Asian horror films are very well known for their effectiveness when it comes to scaring the socks off of people. I have also noticed that for the most part, the monsters in the film are often children or women, and although they seem smaller in structure than most movie monsters, they pack a punch. Maybe there is something that triggers within a viewer once presented with a monstrous threat that does not look like it can do much. I think it can be connected the monstrous feminine that Creed talks about. It disturbs us more psychologically because we are not used to women or girls being the ones that hold the power in the films and in a sense, viewers are castrated while the movie monsters are invincible in their femininity. The very action of making the monster less physically imposing (size-wize, because often times the monsters look really creepy) Voice is exactly that. The narrator is extremely unreliable, and the threats in the film are not so great in proportion.
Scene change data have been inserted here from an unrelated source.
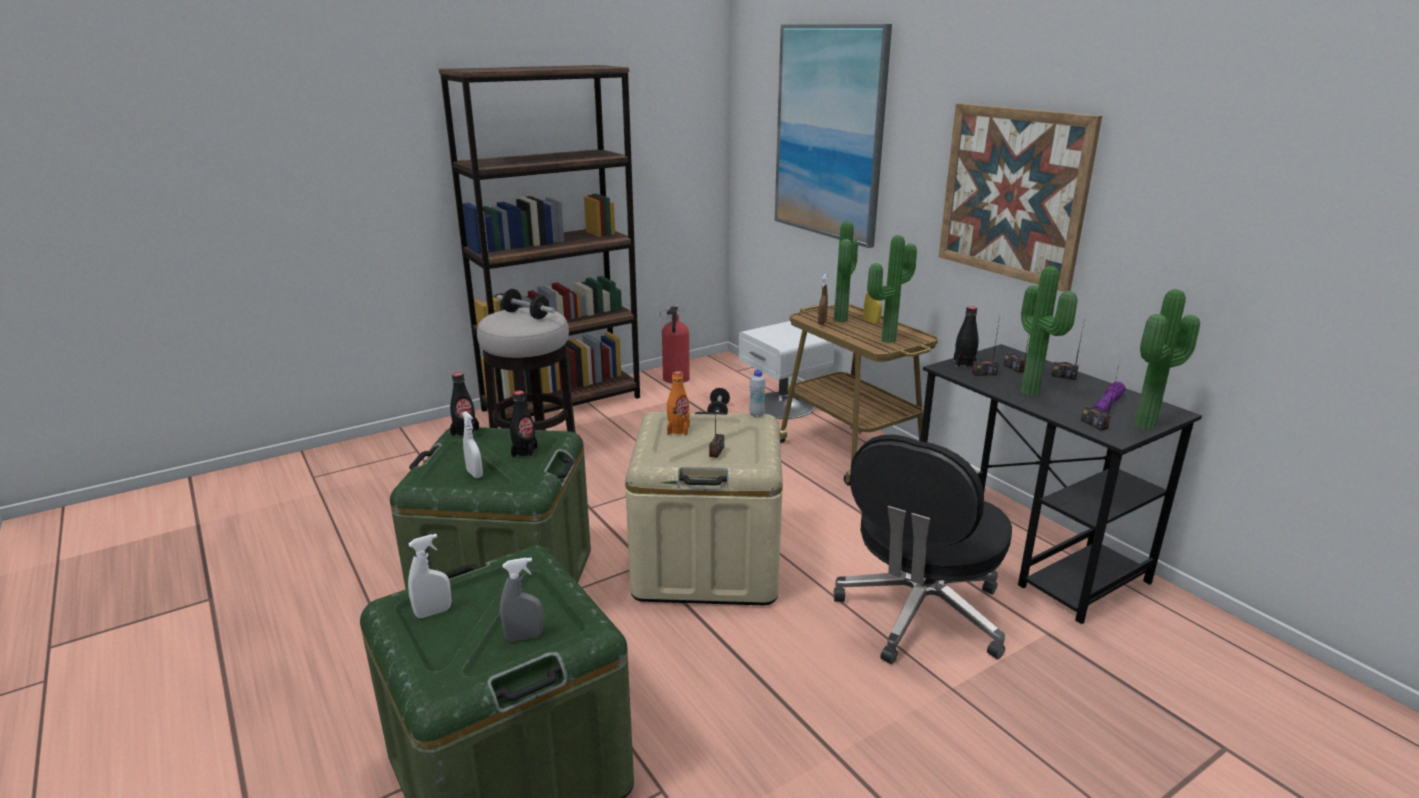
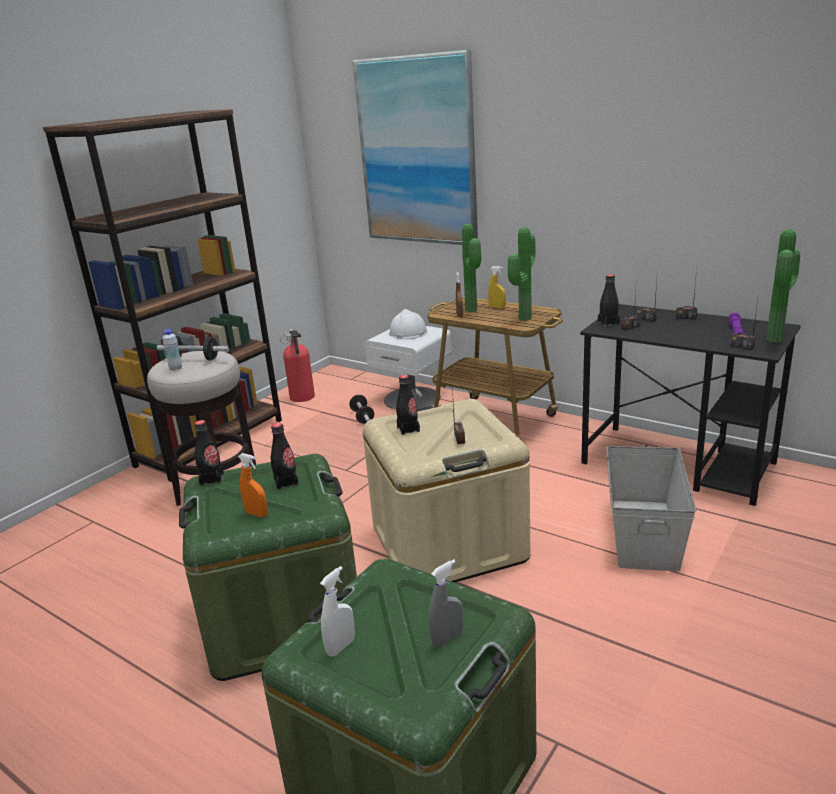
camera: 20 degrees left, 0 degrees up
(474, 474) = (256, 514): white spray bottle -> orange spray bottle
(678, 430) = (408, 429): orange bottle -> black bottle
(756, 414) = (463, 401): white bottle -> white bottle (176, 368)
(788, 332) = (407, 332): none -> white hard hat
(920, 614) = (643, 533): black office chair -> grey storage box
(1013, 194) = (609, 179): picture -> none
(1033, 391) = (677, 333): potted plant -> none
There is less gore and less violence in this movie than most of the ones that we’ve watched but it remains effective because although the scares aren’t exactly so imposing, it turns stereotypes around and so we are put in a state of abjection; in a world where women are portrayed as weaker, Voice shows that this weakness is only at the shallow point of the character’s being and that women who are scorned have a more twisted way of dealing things. They go behind your back and play with your psyche whereas with male monsters, it is direct to the point, bloody and often linear.